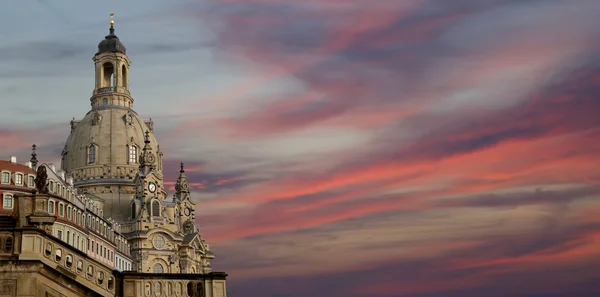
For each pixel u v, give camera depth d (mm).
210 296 42875
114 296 40844
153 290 41969
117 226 166375
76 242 123375
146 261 178000
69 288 37125
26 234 36438
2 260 35812
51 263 37219
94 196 185250
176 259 183375
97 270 40219
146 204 185250
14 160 116688
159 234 181250
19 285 35812
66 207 120812
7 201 109438
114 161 196875
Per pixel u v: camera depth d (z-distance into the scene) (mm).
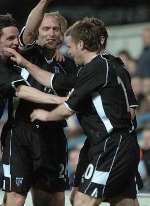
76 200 15227
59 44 16656
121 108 15133
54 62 16688
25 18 36875
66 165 17000
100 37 15359
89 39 15227
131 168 15109
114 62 15328
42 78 15914
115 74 15117
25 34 16031
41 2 15758
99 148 15039
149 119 28094
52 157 16547
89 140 15406
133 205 15742
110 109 15008
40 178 16625
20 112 16328
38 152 16297
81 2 37750
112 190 15078
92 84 14930
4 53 15945
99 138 15078
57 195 16859
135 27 35375
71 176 25391
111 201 15883
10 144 16234
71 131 29406
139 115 28844
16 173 16078
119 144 14992
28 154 16328
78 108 15164
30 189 17016
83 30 15258
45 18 16453
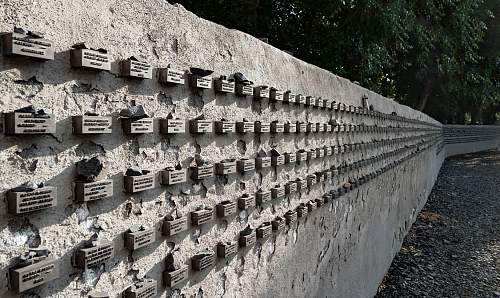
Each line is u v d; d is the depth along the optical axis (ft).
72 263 4.90
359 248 17.38
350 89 15.76
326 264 13.60
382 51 28.14
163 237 6.31
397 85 58.03
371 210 19.10
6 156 4.24
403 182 27.61
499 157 80.23
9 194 4.23
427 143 40.73
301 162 11.35
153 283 5.95
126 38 5.62
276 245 9.98
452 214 36.58
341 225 14.94
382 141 20.81
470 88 58.59
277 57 10.08
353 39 26.08
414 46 38.27
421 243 28.40
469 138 89.25
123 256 5.61
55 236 4.71
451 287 21.21
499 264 24.49
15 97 4.30
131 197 5.71
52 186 4.63
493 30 63.10
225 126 7.58
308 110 11.81
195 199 7.00
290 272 10.83
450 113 79.25
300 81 11.31
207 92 7.26
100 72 5.22
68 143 4.85
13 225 4.30
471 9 42.57
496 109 100.48
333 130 13.70
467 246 27.73
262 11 24.57
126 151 5.65
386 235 22.66
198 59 7.05
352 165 15.80
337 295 14.82
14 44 4.13
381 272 21.70
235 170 7.95
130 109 5.53
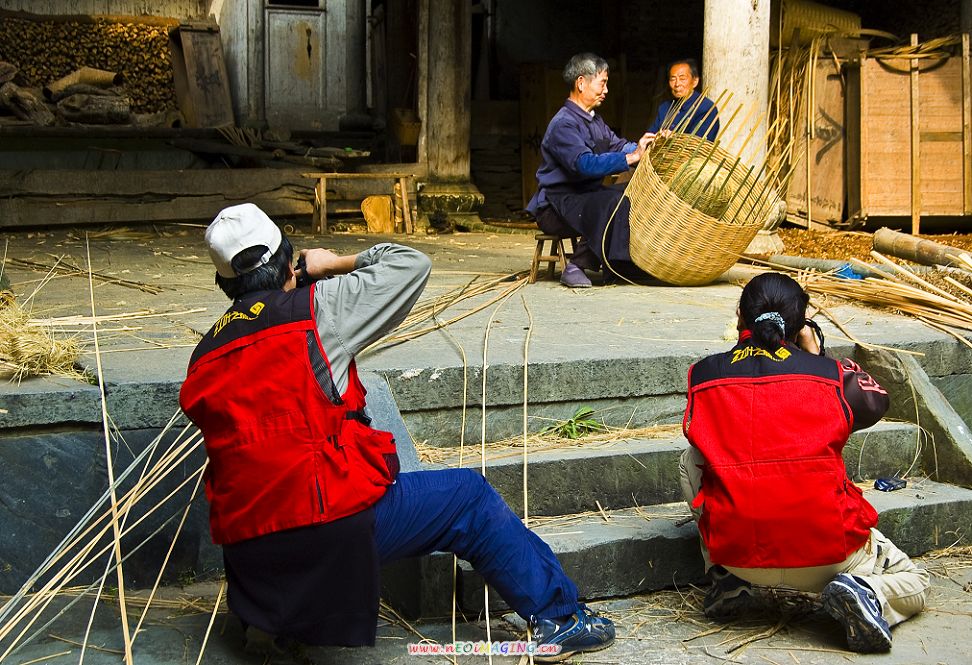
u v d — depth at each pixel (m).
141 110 15.34
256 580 2.75
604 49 15.09
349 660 3.02
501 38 15.86
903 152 10.70
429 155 11.95
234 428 2.71
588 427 4.15
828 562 3.11
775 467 3.08
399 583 3.36
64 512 3.50
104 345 4.33
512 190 13.80
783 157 6.43
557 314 5.35
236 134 13.35
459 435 4.02
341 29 16.86
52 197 10.80
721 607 3.34
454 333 4.74
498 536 2.95
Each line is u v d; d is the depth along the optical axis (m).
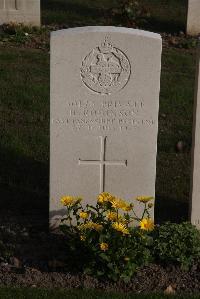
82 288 2.50
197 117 2.78
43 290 2.48
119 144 2.83
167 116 4.11
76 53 2.73
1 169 3.46
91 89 2.77
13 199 3.19
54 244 2.78
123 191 2.89
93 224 2.50
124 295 2.46
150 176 2.87
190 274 2.61
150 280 2.56
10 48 5.05
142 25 5.78
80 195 2.88
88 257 2.55
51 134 2.81
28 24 5.58
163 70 4.73
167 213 3.10
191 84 4.52
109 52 2.74
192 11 5.44
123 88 2.77
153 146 2.83
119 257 2.51
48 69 4.66
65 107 2.78
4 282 2.52
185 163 3.59
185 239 2.66
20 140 3.73
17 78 4.46
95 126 2.81
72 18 5.93
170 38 5.44
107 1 6.53
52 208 2.88
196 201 2.87
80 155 2.84
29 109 4.11
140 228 2.54
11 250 2.72
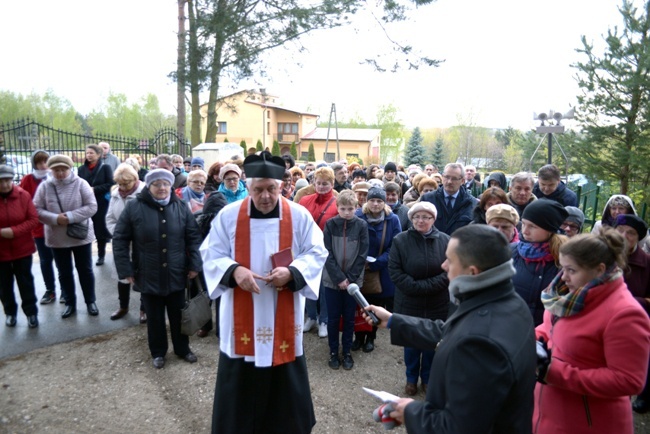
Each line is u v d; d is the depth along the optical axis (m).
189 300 4.18
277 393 2.78
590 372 1.95
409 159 34.72
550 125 8.77
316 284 2.73
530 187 4.35
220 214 2.75
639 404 3.59
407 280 3.72
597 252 2.00
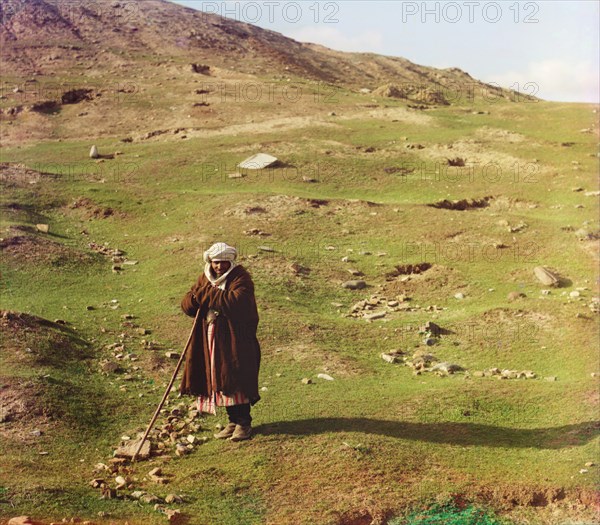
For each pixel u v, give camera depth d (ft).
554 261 55.11
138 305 45.75
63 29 176.04
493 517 22.24
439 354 39.81
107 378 33.45
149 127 111.75
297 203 68.59
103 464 24.97
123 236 62.69
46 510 20.74
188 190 76.69
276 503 22.35
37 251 54.34
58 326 39.22
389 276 54.29
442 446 26.37
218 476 24.06
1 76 144.77
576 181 76.95
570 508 22.79
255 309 26.37
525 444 26.94
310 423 28.07
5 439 26.11
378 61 249.75
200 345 26.73
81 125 115.34
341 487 23.16
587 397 31.19
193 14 209.26
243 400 26.32
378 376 35.58
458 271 53.83
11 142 106.52
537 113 113.19
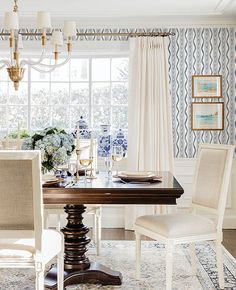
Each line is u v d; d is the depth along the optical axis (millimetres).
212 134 5461
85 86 5762
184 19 5348
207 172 3502
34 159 2354
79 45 5496
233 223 5438
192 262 3584
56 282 3225
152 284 3361
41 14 3350
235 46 5414
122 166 5523
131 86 5391
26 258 2422
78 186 2949
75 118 5754
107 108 5758
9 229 2471
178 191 2854
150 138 5340
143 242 4695
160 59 5348
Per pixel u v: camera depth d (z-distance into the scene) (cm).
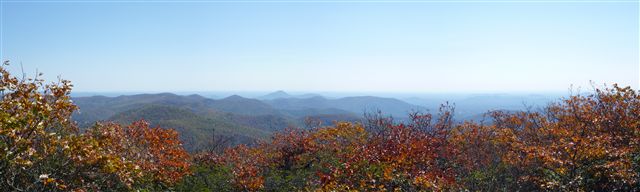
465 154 1381
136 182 1094
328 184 1001
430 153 1226
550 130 1282
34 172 793
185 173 1341
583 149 1002
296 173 1567
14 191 761
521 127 1573
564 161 1030
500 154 1322
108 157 772
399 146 1216
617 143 1179
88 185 821
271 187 1483
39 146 768
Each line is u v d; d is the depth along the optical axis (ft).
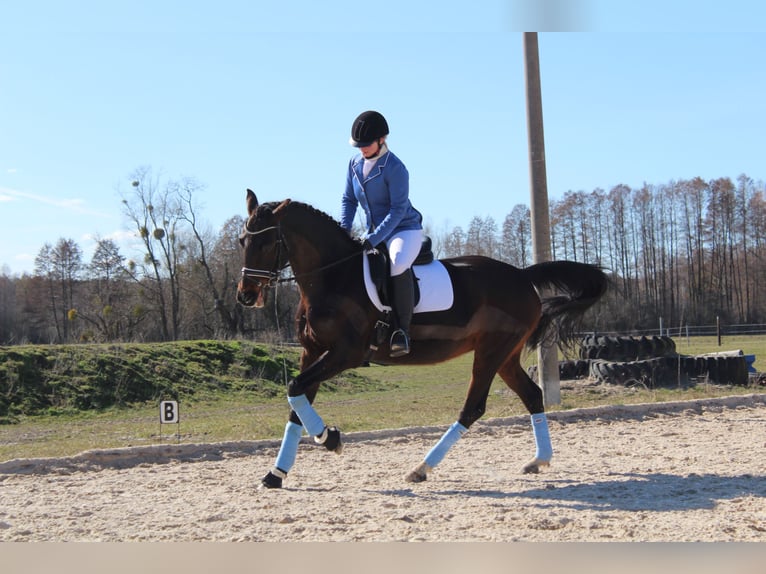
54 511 23.07
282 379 86.79
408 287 25.93
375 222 26.84
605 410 43.80
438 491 25.40
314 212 25.59
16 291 235.20
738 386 60.75
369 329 25.67
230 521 21.18
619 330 129.08
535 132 47.93
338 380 86.38
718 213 254.68
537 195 47.98
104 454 31.94
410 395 74.18
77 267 225.76
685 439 35.81
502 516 21.39
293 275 25.62
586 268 30.55
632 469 28.99
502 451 34.09
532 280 30.19
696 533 19.39
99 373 73.05
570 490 25.22
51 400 66.90
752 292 254.47
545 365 48.83
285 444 26.30
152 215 176.35
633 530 19.71
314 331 25.22
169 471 30.25
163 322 176.35
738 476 26.81
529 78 48.06
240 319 164.66
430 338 26.84
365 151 26.05
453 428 27.66
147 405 70.18
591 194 252.83
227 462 32.14
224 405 71.41
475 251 222.07
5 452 38.37
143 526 20.85
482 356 28.14
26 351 73.00
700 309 241.35
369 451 34.73
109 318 179.73
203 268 185.37
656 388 59.98
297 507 22.91
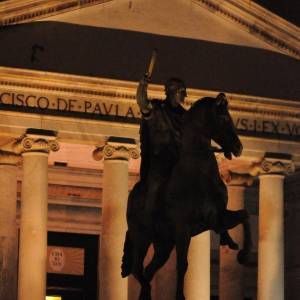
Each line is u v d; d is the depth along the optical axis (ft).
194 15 234.99
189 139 104.99
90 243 267.18
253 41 238.68
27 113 221.46
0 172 230.07
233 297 249.75
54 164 260.42
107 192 224.94
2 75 220.02
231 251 249.34
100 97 225.76
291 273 275.18
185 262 101.71
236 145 104.12
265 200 238.07
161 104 107.24
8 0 220.64
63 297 263.70
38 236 219.61
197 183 104.12
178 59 232.32
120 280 221.87
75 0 226.38
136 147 226.58
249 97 234.79
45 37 224.33
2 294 228.02
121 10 230.68
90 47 226.99
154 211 105.09
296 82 240.32
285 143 238.48
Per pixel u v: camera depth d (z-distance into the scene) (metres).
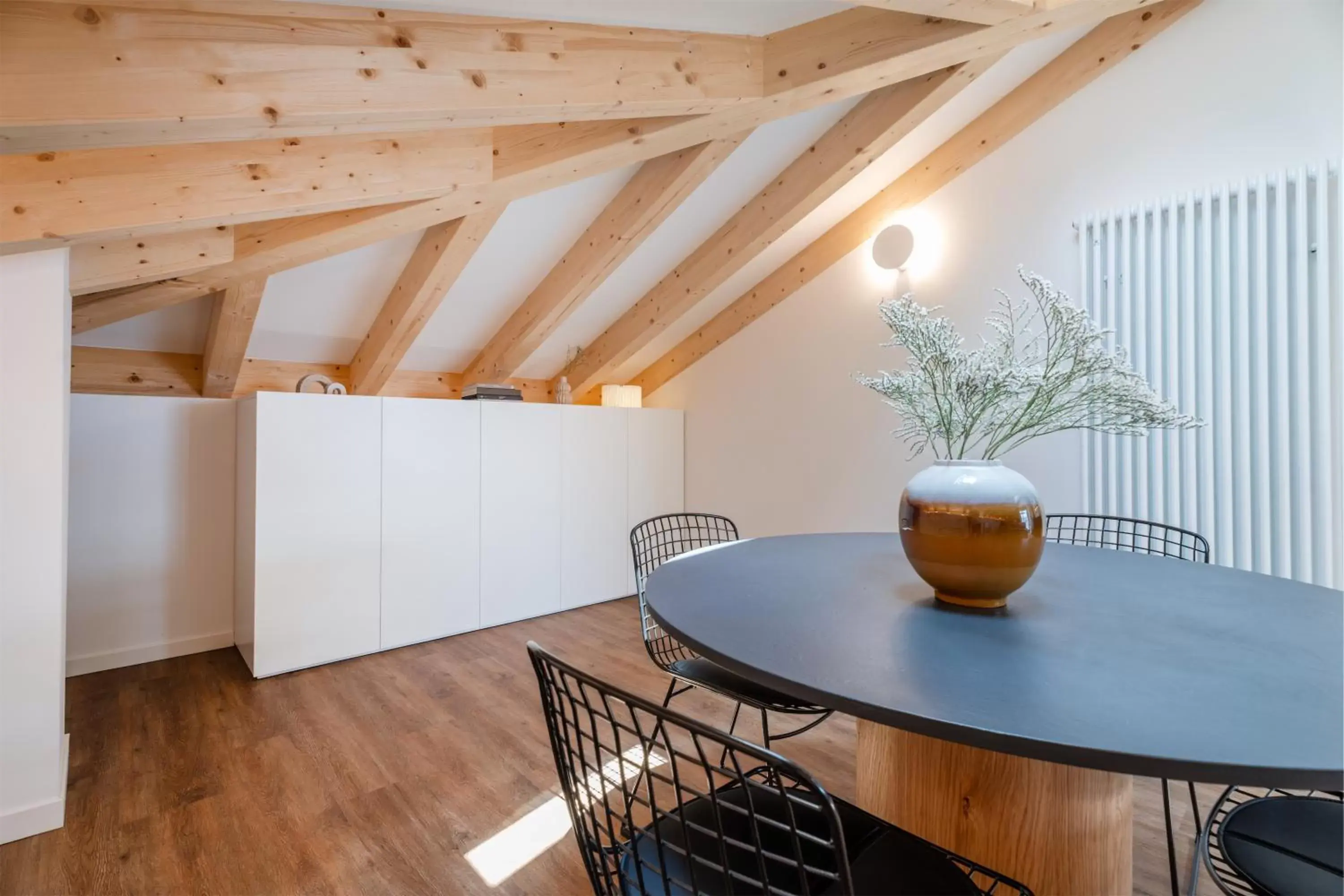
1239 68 2.31
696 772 2.08
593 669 2.98
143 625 3.04
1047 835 1.16
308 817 1.81
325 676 2.86
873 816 1.00
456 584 3.46
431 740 2.26
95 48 1.26
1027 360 1.37
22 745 1.71
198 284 2.46
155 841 1.69
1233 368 2.27
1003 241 2.94
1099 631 1.05
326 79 1.50
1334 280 2.10
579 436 4.02
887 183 3.34
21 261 1.71
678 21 1.95
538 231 3.05
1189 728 0.70
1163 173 2.48
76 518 2.88
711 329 4.34
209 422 3.22
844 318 3.60
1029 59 2.68
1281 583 1.39
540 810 1.85
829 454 3.69
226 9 1.38
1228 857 0.94
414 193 2.12
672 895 0.86
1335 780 0.61
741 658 0.93
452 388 4.33
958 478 1.19
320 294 3.10
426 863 1.62
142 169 1.73
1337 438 2.08
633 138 2.29
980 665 0.90
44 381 1.74
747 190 3.16
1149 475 2.48
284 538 2.88
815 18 2.11
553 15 1.77
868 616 1.15
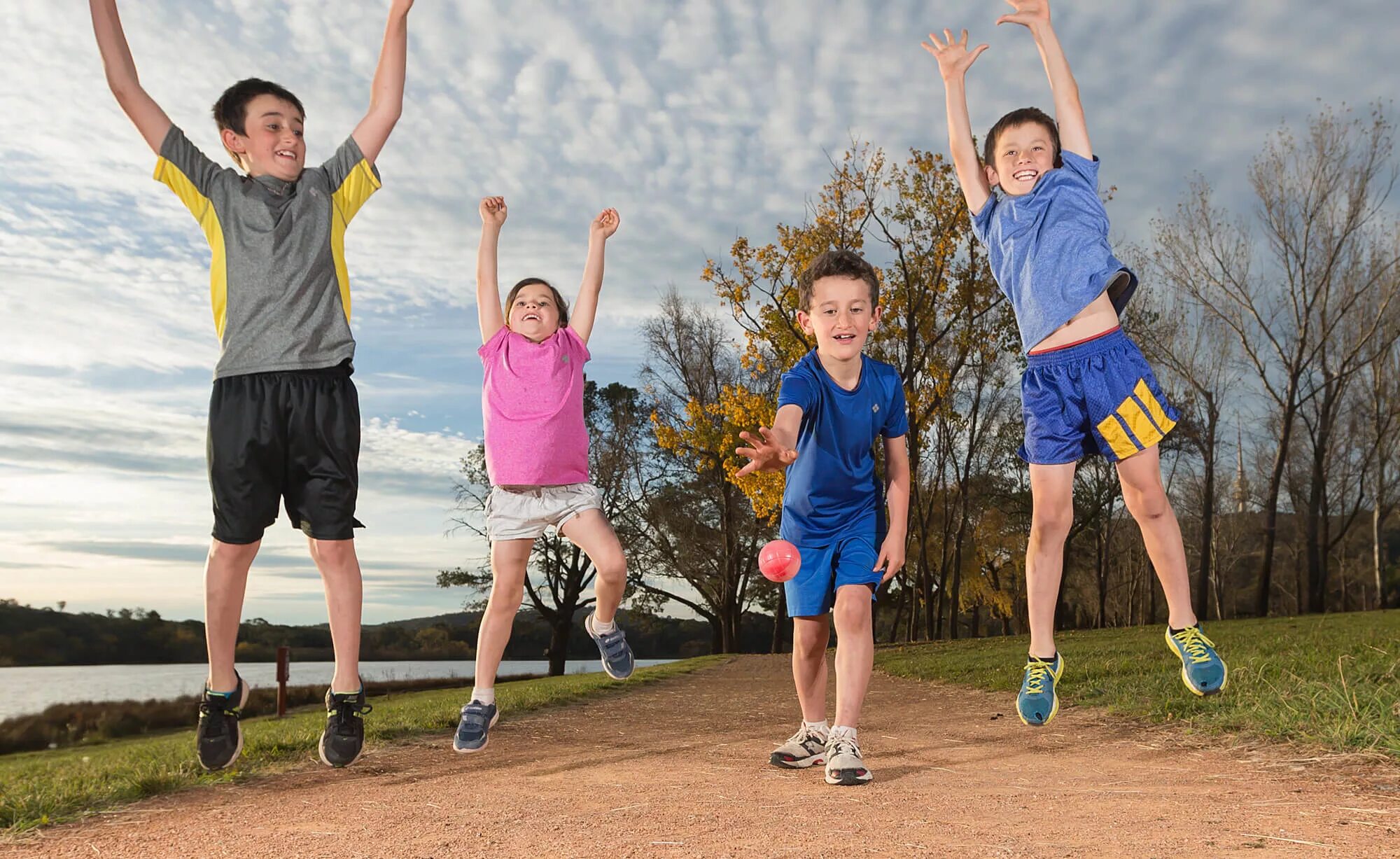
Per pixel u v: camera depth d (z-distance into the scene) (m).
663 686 11.95
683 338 33.19
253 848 2.17
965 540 35.41
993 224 3.49
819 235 20.89
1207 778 2.79
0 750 10.36
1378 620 15.18
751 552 34.72
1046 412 3.24
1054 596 3.30
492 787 3.11
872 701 8.25
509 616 3.89
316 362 3.36
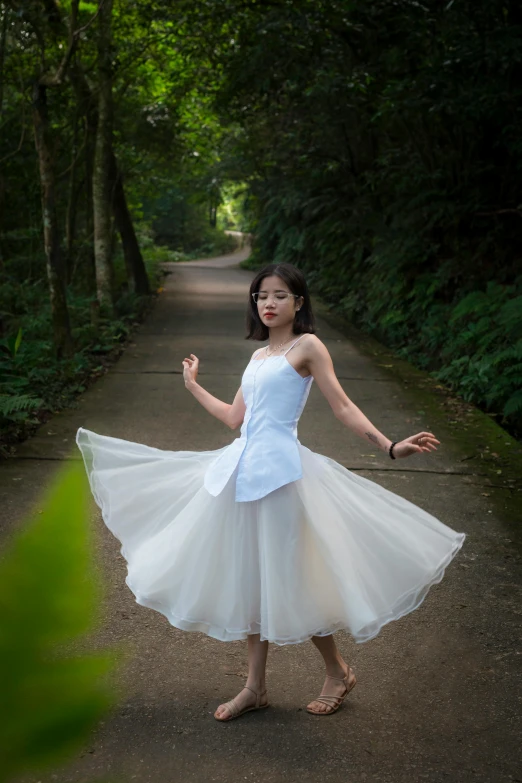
━━━━━━━━━━
> [Problem statement]:
Drop the pictures, then transcribe the lines from the one containing "284 538 2.88" to the end of the data above, exactly and nothing more.

> [Solution to this problem]:
284 538 2.88
815 18 2.11
553 15 1.77
868 616 1.15
Per pixel u v: camera depth d (z-distance into the scene) (m).
663 686 11.95
683 338 33.19
253 848 2.17
965 540 35.41
993 224 3.49
819 235 20.89
1207 778 2.79
0 750 10.36
1378 620 15.18
751 552 34.72
1046 412 3.24
1054 596 3.30
492 787 3.11
872 701 8.25
509 616 3.89
316 362 3.36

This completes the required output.